Ok wow this is moving along quite quickly
Thanks for all your help guys, as Im sure you can all tell from my code i dont really have the skills to do this myself!
so we have two solutions … which one is better at getting to our end goals.
lets keep in mind the goals of this slicer.
We dont bake the hole model into g code all at once , instead we stream the slices in to g code as we need them during the print
of course bake can be an option later but streaming the slices real time allows the computer the printer to share time ( the slicing computation can happen during the same time the actual printing happens) This makes for a printer that starts immediately after clicking print
and alows the user to change any part of the printed object that has not yet been printed.
fill can be created by using a Boolean op between the model to be printed and a big block of infill material
We will detect faces with normal’s near (0,0,1) and raster them to prevent the slicer from missing them completely.
Evan tho our end goal is a wav file, we will leave g code as a step in the tool chain so that blender will be
able to slice for all 3d printers and so that all slicers can slice for the peachy printer.
Ive asked James to describe in detail how the blender slicer functions will talk to ower Gcode encoder and our Gcode to wave encoder functions.
Here is what he wrote:
Interface between Blender slicer and Peachy Printer
The Peachy Printer works by drawing one layer at a time, each layer on top of the other. The software that drives the printer expects GCODE instructions, like those made by other slicers such as Skeinforge and Slic3r (and intended for other FDM 3D printers). The important gcodes that the Peachy Printer’s gcode-to-wav conversion software interprets are (taken from http://reprap.org/wiki/G-code):
G0 X? Y? Z? – Moves the tool rapidly to the given X/Y/Z location. The movement speed is determined by the machine itself. This is used for moving quickly between paths. NOTE: We treat this the same as G1 because the RepRap firmware does and we’ve found slicers may use either G0 or G1 interchangeably.
G1 X? Y? Z? F? – Moves the tool to the given X/Y/Z location at the given feed rate. X, Y, and Z are in millimeters and F is in millimeters per minute. There may also be an optional E parameter that determines the speed of the extruder feed, but we don’t support that parameter. Note that common FDM printers don’t use the G0 (rapid) command, but instead specify different F speeds for rapid and feed movements, so we are currently working with that same format.

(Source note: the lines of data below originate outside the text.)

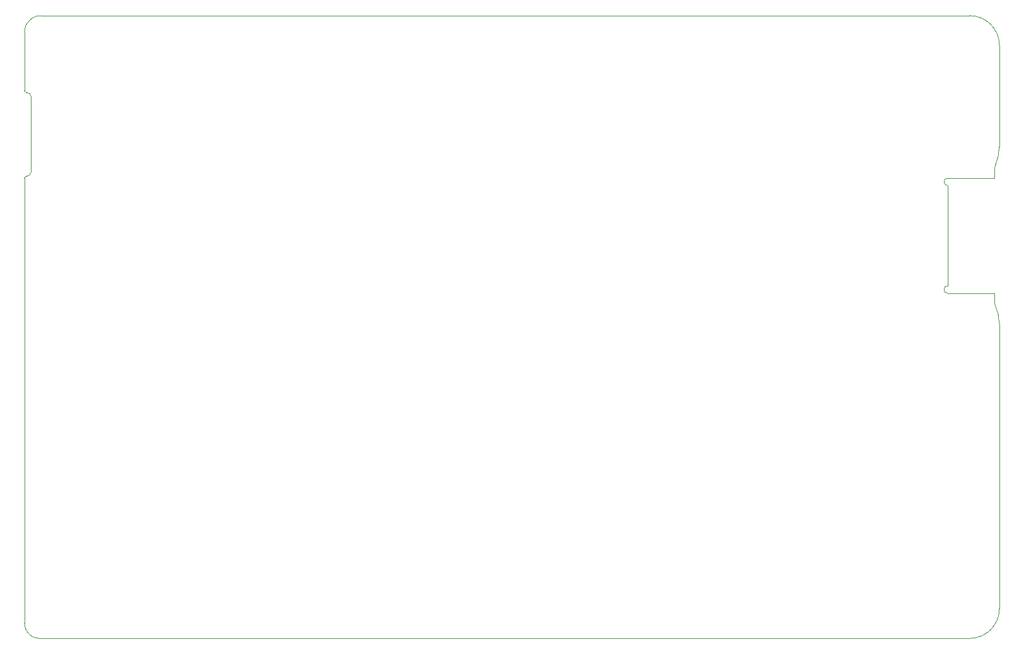
<source format=gbr>
%TF.GenerationSoftware,KiCad,Pcbnew,8.0.7*%
%TF.CreationDate,2024-12-27T07:43:55-08:00*%
%TF.ProjectId,expansionboardB,65787061-6e73-4696-9f6e-626f61726442,3*%
%TF.SameCoordinates,Original*%
%TF.FileFunction,Profile,NP*%
%FSLAX46Y46*%
G04 Gerber Fmt 4.6, Leading zero omitted, Abs format (unit mm)*
G04 Created by KiCad (PCBNEW 8.0.7) date 2024-12-27 07:43:55*
%MOMM*%
%LPD*%
G01*
G04 APERTURE LIST*
%TA.AperFunction,Profile*%
%ADD10C,0.010000*%
%TD*%
G04 APERTURE END LIST*
D10*
X22381526Y-123474098D02*
G75*
G02*
X22098005Y-122447590I1716474J1026498D01*
G01*
X152912360Y-80949034D02*
G75*
G02*
X153095994Y-82147115I-3817060J-1198166D01*
G01*
X22098000Y-62557000D02*
G75*
G02*
X22298000Y-62357000I200000J0D01*
G01*
X24134295Y-124508275D02*
X149096000Y-124508000D01*
X22951823Y-41216031D02*
G75*
G02*
X24247010Y-40740009I1295177J-1523969D01*
G01*
X22381526Y-123474098D02*
X22417818Y-123534783D01*
X149096000Y-40738400D02*
G75*
G02*
X153096000Y-44738427I0J-4000000D01*
G01*
X22298000Y-51054000D02*
X22387000Y-51054000D01*
X22298000Y-51054000D02*
G75*
G02*
X22098000Y-50854000I0J200000D01*
G01*
X153096000Y-120508000D02*
X153096000Y-82147115D01*
X24247010Y-40739982D02*
X149096000Y-40738400D01*
X22987000Y-61757000D02*
G75*
G02*
X22387000Y-62357000I-600000J0D01*
G01*
X22987000Y-51654000D02*
X22987000Y-61757000D01*
X24134295Y-124508275D02*
G75*
G02*
X22417793Y-123534798I5J2000075D01*
G01*
X22387000Y-51054000D02*
G75*
G02*
X22987000Y-51654000I0J-600000D01*
G01*
X153096000Y-58367925D02*
G75*
G02*
X152942163Y-59466534I-3999900J25D01*
G01*
X153096000Y-120508000D02*
G75*
G02*
X149096000Y-124508000I-4000000J0D01*
G01*
X22099793Y-42864675D02*
X22098000Y-50854000D01*
X153096000Y-58367925D02*
X153096000Y-44738427D01*
X152452000Y-61182600D02*
X152942173Y-59466537D01*
X22298000Y-62357000D02*
X22387000Y-62357000D01*
X22098000Y-62557000D02*
X22098000Y-122447590D01*
X22804579Y-41341174D02*
X22951823Y-41216031D01*
X152912360Y-80949034D02*
X152452000Y-79482600D01*
X22099793Y-42864675D02*
G75*
G02*
X22804589Y-41341186I1999907J-425D01*
G01*
%TO.C,J3*%
X146150000Y-62590000D02*
X152450000Y-62590000D01*
X146150000Y-77090000D02*
X146150000Y-63590000D01*
X152450000Y-62590000D02*
X152450000Y-61190000D01*
X152450000Y-78090000D02*
X146150000Y-78090000D01*
X152450000Y-78090000D02*
X152450000Y-79490000D01*
X146150000Y-63590000D02*
G75*
G02*
X146150000Y-62590000I0J500000D01*
G01*
X146150000Y-78090000D02*
G75*
G02*
X146150000Y-77090000I0J500000D01*
G01*
%TD*%
M02*

</source>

For both G commands, parameters are optional. If unspecified, it uses the last value specified. For example, these commands are equivalent:
G1 X0.0 Y1.2 Z3.4 F100
G1 X0.0 Y1.2 Z3.4
M101 – Turn extruder on – This is used by RepRap to indicate when to turn on the extruder. We interpret this to mean that we are now feeding (attempting to draw) rather than rapiding (attempting to move without drawing).
M103 – Turn extruder off – This is used by RepRap to indicate when to turn off the extruder. We interpret this to mean that we are now rapiding (attempting to move without drawing) rather than feeding (attempting to draw).

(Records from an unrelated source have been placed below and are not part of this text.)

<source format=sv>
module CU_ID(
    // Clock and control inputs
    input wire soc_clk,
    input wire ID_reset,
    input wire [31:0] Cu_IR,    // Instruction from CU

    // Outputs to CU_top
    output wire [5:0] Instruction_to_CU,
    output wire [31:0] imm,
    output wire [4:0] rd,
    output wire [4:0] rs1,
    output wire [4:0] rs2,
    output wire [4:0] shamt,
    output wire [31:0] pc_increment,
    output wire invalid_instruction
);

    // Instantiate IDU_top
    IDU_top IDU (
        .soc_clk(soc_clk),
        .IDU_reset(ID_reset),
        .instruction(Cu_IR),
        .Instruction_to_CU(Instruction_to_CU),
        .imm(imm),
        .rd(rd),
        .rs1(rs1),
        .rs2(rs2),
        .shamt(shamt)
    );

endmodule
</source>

We can build our own GCODE instructions based on knowledge of the machine, but we need to know the paths to follow while doing so. This is where the Blender slicer comes in. We want the following:
- a list of X,Y vertices, in order, following a polygonal path. Each drawn path should be its own list. Rapids will automatically be inserted between paths.
- A separate indication of when we move up the Z axis to a new height and what the height is. Note that we can only move up the Z axis, not back down.

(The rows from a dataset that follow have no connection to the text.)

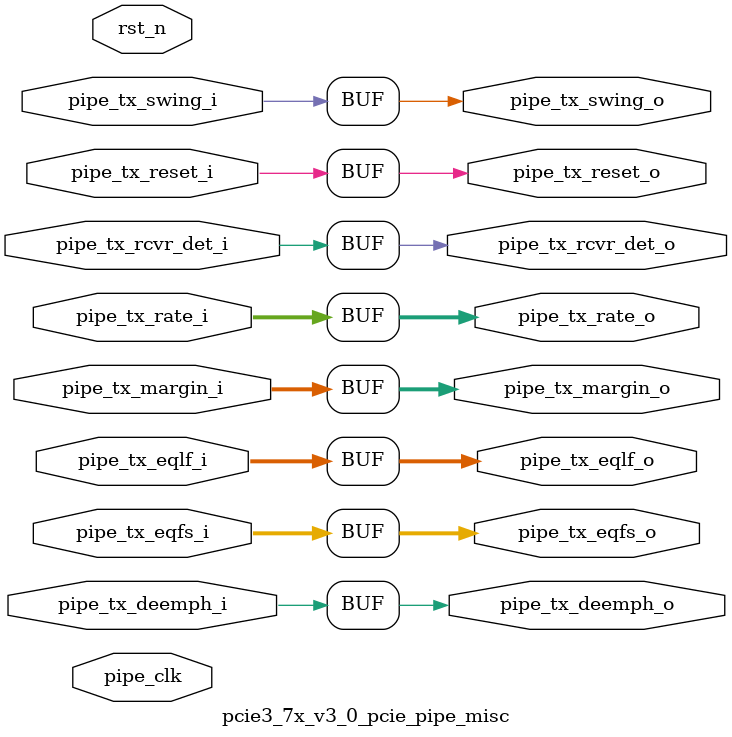
<source format=v>

`timescale 1ps/1ps

module pcie3_7x_v3_0_pcie_pipe_misc #
(
  parameter        TCQ = 100,
  parameter        PIPE_PIPELINE_STAGES = 0    // 0 - 0 stages, 1 - 1 stage, 2 - 2 stages
) (

  input   wire        pipe_tx_rcvr_det_i      ,     // PIPE Tx Receiver Detect
  input   wire        pipe_tx_reset_i         ,     // PIPE Tx Reset
  input   wire [1:0]  pipe_tx_rate_i          ,     // PIPE Tx Rate
  input   wire        pipe_tx_deemph_i        ,     // PIPE Tx Deemphasis
  input   wire [2:0]  pipe_tx_margin_i        ,     // PIPE Tx Margin
  input   wire        pipe_tx_swing_i         ,     // PIPE Tx Swing
  input   wire [5:0]  pipe_tx_eqfs_i          ,     // PIPE Tx
  input   wire [5:0]  pipe_tx_eqlf_i          ,     // PIPE Tx
  output  wire        pipe_tx_rcvr_det_o      ,     // Pipelined PIPE Tx Receiver Detect
  output  wire        pipe_tx_reset_o         ,     // Pipelined PIPE Tx Reset
  output  wire [1:0]  pipe_tx_rate_o          ,     // Pipelined PIPE Tx Rate
  output  wire        pipe_tx_deemph_o        ,     // Pipelined PIPE Tx Deemphasis
  output  wire [2:0]  pipe_tx_margin_o        ,     // Pipelined PIPE Tx Margin
  output  wire        pipe_tx_swing_o         ,     // Pipelined PIPE Tx Swing
  output wire [5:0]  pipe_tx_eqfs_o           ,     // PIPE Tx
  output wire [5:0]  pipe_tx_eqlf_o           ,     // PIPE Tx

  input   wire        pipe_clk                ,     // PIPE Clock
  input   wire        rst_n                         // Reset
);

  //******************************************************************//
  // Reality check.                                                   //
  //******************************************************************//

  reg                pipe_tx_rcvr_det_q       ;
  reg                pipe_tx_reset_q          ;
  reg [1:0]          pipe_tx_rate_q           ;
  reg                pipe_tx_deemph_q         ;
  reg [2:0]          pipe_tx_margin_q         ;
  reg                pipe_tx_swing_q          ;
  reg                pipe_tx_eqfs_q          ;
  reg                pipe_tx_eqlf_q          ;

  reg                pipe_tx_rcvr_det_qq      ;
  reg                pipe_tx_reset_qq         ;
  reg [1:0]          pipe_tx_rate_qq          ;
  reg                pipe_tx_deemph_qq        ;
  reg [2:0]          pipe_tx_margin_qq        ;
  reg                pipe_tx_swing_qq         ;
  reg                pipe_tx_eqfs_qq          ;
  reg                pipe_tx_eqlf_qq          ;


  generate

  if (PIPE_PIPELINE_STAGES == 0) begin : pipe_stages_0

      assign pipe_tx_rcvr_det_o = pipe_tx_rcvr_det_i;
      assign pipe_tx_reset_o    = pipe_tx_reset_i;
      assign pipe_tx_rate_o     = pipe_tx_rate_i;
      assign pipe_tx_deemph_o   = pipe_tx_deemph_i;
      assign pipe_tx_margin_o   = pipe_tx_margin_i;
      assign pipe_tx_swing_o    = pipe_tx_swing_i;
      assign pipe_tx_eqfs_o     = pipe_tx_eqfs_i;
      assign pipe_tx_eqlf_o     = pipe_tx_eqlf_i;

  end // if (PIPE_PIPELINE_STAGES == 0)
  else if (PIPE_PIPELINE_STAGES == 1) begin : pipe_stages_1

    always @(posedge pipe_clk) begin

      if (!rst_n)
      begin

        pipe_tx_rcvr_det_q <= #TCQ 1'b0;
        pipe_tx_reset_q    <= #TCQ 1'b1;
        pipe_tx_rate_q     <= #TCQ 2'b0;
        pipe_tx_deemph_q   <= #TCQ 1'b1;
        pipe_tx_margin_q   <= #TCQ 3'b0;
        pipe_tx_swing_q    <= #TCQ 1'b0;
        pipe_tx_eqfs_q     <= #TCQ 5'b0;
        pipe_tx_eqlf_q     <= #TCQ 5'b0;

      end
      else
      begin

        pipe_tx_rcvr_det_q <= #TCQ pipe_tx_rcvr_det_i;
        pipe_tx_reset_q    <= #TCQ pipe_tx_reset_i;
        pipe_tx_rate_q     <= #TCQ pipe_tx_rate_i;
        pipe_tx_deemph_q   <= #TCQ pipe_tx_deemph_i;
        pipe_tx_margin_q   <= #TCQ pipe_tx_margin_i;
        pipe_tx_swing_q    <= #TCQ pipe_tx_swing_i;
        pipe_tx_eqfs_q     <= #TCQ pipe_tx_eqfs_i;
        pipe_tx_eqlf_q     <= #TCQ pipe_tx_eqlf_i;

      end

    end

    assign pipe_tx_rcvr_det_o = pipe_tx_rcvr_det_q;
    assign pipe_tx_reset_o    = pipe_tx_reset_q;
    assign pipe_tx_rate_o     = pipe_tx_rate_q;
    assign pipe_tx_deemph_o   = pipe_tx_deemph_q;
    assign pipe_tx_margin_o   = pipe_tx_margin_q;
    assign pipe_tx_swing_o    = pipe_tx_swing_q;
    assign pipe_tx_eqfs_o     = pipe_tx_eqfs_q;
    assign pipe_tx_eqlf_o     = pipe_tx_eqlf_q;

  end // if (PIPE_PIPELINE_STAGES == 1)
  else if (PIPE_PIPELINE_STAGES == 2) begin : pipe_stages_2

    always @(posedge pipe_clk) begin

      if (!rst_n)
      begin

        pipe_tx_rcvr_det_q  <= #TCQ 1'b0;
        pipe_tx_reset_q     <= #TCQ 1'b1;
        pipe_tx_rate_q      <= #TCQ 2'b0;
        pipe_tx_deemph_q    <= #TCQ 1'b1;
        pipe_tx_margin_q    <= #TCQ 1'b0;
        pipe_tx_swing_q     <= #TCQ 1'b0;
        pipe_tx_eqfs_q      <= #TCQ 5'b0;
        pipe_tx_eqlf_q      <= #TCQ 5'b0;

        pipe_tx_rcvr_det_qq <= #TCQ 1'b0;
        pipe_tx_reset_qq    <= #TCQ 1'b1;
        pipe_tx_rate_qq     <= #TCQ 2'b0;
        pipe_tx_deemph_qq   <= #TCQ 1'b1;
        pipe_tx_margin_qq   <= #TCQ 1'b0;
        pipe_tx_swing_qq    <= #TCQ 1'b0;
        pipe_tx_eqfs_qq     <= #TCQ 5'b0;
        pipe_tx_eqlf_qq     <= #TCQ 5'b0;

      end
      else
      begin

        pipe_tx_rcvr_det_q  <= #TCQ pipe_tx_rcvr_det_i;
        pipe_tx_reset_q     <= #TCQ pipe_tx_reset_i;
        pipe_tx_rate_q      <= #TCQ pipe_tx_rate_i;
        pipe_tx_deemph_q    <= #TCQ pipe_tx_deemph_i;
        pipe_tx_margin_q    <= #TCQ pipe_tx_margin_i;
        pipe_tx_swing_q     <= #TCQ pipe_tx_swing_i;
        pipe_tx_eqfs_q      <= #TCQ pipe_tx_eqfs_i;
        pipe_tx_eqlf_q      <= #TCQ pipe_tx_eqlf_i;

        pipe_tx_rcvr_det_qq <= #TCQ pipe_tx_rcvr_det_q;
        pipe_tx_reset_qq    <= #TCQ pipe_tx_reset_q;
        pipe_tx_rate_qq     <= #TCQ pipe_tx_rate_q;
        pipe_tx_deemph_qq   <= #TCQ pipe_tx_deemph_q;
        pipe_tx_margin_qq   <= #TCQ pipe_tx_margin_q;
        pipe_tx_swing_qq    <= #TCQ pipe_tx_swing_q;
        pipe_tx_eqfs_qq     <= #TCQ pipe_tx_eqfs_q;
        pipe_tx_eqlf_qq     <= #TCQ pipe_tx_eqlf_q;

      end

    end

    assign pipe_tx_rcvr_det_o = pipe_tx_rcvr_det_qq;
    assign pipe_tx_reset_o    = pipe_tx_reset_qq;
    assign pipe_tx_rate_o     = pipe_tx_rate_qq;
    assign pipe_tx_deemph_o   = pipe_tx_deemph_qq;
    assign pipe_tx_margin_o   = pipe_tx_margin_qq;
    assign pipe_tx_swing_o    = pipe_tx_swing_qq;
    assign pipe_tx_eqfs_o     = pipe_tx_eqfs_qq;
    assign pipe_tx_eqlf_o     = pipe_tx_eqlf_qq;

  end // if (PIPE_PIPELINE_STAGES == 2)

  // Default to zero pipeline stages if PIPE_PIPELINE_STAGES != 0,1,2
  else begin
    assign pipe_tx_rcvr_det_o = pipe_tx_rcvr_det_i;
    assign pipe_tx_reset_o    = pipe_tx_reset_i;
    assign pipe_tx_rate_o     = pipe_tx_rate_i;
    assign pipe_tx_deemph_o   = pipe_tx_deemph_i;
    assign pipe_tx_margin_o   = pipe_tx_margin_i;
    assign pipe_tx_swing_o    = pipe_tx_swing_i;
    assign pipe_tx_eqfs_o     = pipe_tx_eqfs_i;
    assign pipe_tx_eqlf_o     = pipe_tx_eqlf_i;
  end
  endgenerate

endmodule


</source>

An example interface that we will provide on our end is:
“””path – list of vertices, (x,y) tuples, where x and y are floats representing millimeters from the origin”””
“””height – float – height of the new layer in millimeters from the base of the object”””
Here’s an example what would be input and what would be generated. Given calls of the following:
drawPath([(0.0, 0.0), (1.0, 0.0), (0.5, 0.5), (0.0, 0.0)])
drawPath([(0.0, 1.0), (1.0, 1.0), (0.5, 0.5), (0.0, 1.0)])
The generated GCODE will be something like this (assuming feed rate is 100mm/min and rapid rate is 900mm/min):
G1 Z0.1 F900
G1 X0.0 Y0.0 F900
G1 X1.0 Y0.0 F100
G1 X0.5 Y0.5 F100
G1 X0.0 Y0.0 F100
G1 X0.0 Y1.0 F900
G1 X1.0 Y1.0 F100
G1 X0.5 Y0.5 F100
G1 X0.0 Y1.0 F100
G1 Z0.2 F900
Thanks again CodExman and mont29 ! you guys ROCK!